=== Brief ===
Search the listing below for the word "aand" and copy each line that holds it.

=== Data provided ===
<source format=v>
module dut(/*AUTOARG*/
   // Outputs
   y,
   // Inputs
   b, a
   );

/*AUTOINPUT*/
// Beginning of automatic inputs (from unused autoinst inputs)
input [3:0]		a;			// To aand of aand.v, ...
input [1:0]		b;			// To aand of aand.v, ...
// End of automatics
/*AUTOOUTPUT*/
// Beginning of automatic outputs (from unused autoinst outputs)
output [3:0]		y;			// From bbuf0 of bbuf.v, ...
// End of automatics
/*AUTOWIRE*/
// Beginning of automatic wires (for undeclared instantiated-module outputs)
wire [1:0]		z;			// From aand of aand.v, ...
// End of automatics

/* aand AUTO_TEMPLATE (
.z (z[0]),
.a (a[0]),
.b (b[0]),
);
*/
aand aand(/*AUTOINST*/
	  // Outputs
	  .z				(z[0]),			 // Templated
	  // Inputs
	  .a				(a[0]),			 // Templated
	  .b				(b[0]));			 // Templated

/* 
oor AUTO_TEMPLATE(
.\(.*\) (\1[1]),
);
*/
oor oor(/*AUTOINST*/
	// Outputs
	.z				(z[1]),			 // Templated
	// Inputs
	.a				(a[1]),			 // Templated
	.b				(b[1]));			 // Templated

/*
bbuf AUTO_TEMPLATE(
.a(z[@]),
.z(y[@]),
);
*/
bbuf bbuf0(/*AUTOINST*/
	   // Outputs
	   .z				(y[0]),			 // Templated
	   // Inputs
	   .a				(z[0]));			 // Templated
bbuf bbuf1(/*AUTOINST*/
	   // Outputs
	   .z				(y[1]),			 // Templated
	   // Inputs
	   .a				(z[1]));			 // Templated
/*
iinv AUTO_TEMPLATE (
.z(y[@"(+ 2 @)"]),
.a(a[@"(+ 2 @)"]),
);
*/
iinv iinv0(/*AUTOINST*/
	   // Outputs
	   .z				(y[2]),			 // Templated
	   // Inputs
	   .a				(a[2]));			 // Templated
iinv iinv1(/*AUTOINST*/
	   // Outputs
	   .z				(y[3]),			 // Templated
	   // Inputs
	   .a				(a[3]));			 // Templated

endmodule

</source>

==

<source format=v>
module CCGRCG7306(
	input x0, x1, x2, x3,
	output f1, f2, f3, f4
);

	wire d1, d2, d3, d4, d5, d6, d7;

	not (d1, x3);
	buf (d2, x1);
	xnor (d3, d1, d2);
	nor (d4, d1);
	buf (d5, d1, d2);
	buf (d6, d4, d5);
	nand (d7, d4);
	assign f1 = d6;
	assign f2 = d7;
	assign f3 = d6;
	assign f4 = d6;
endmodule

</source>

--

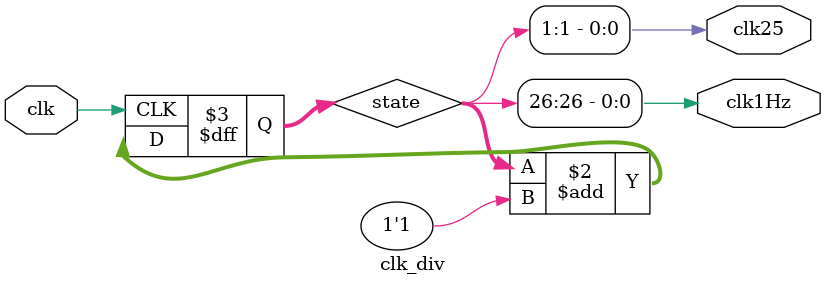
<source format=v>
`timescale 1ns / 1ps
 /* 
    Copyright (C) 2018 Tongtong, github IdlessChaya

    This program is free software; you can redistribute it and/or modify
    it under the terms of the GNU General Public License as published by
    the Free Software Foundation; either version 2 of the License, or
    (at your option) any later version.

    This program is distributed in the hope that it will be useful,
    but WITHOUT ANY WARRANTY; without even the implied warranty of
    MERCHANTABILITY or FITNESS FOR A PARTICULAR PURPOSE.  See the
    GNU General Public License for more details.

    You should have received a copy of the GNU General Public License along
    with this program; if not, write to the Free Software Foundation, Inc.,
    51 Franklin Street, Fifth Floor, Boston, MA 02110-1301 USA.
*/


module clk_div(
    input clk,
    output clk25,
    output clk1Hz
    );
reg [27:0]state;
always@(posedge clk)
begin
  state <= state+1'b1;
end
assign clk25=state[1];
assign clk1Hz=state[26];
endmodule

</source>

=== Answer to the problem ===
input [3:0]		a;			// To aand of aand.v, ...
input [1:0]		b;			// To aand of aand.v, ...
wire [1:0]		z;			// From aand of aand.v, ...
/* aand AUTO_TEMPLATE (
aand aand(/*AUTOINST*/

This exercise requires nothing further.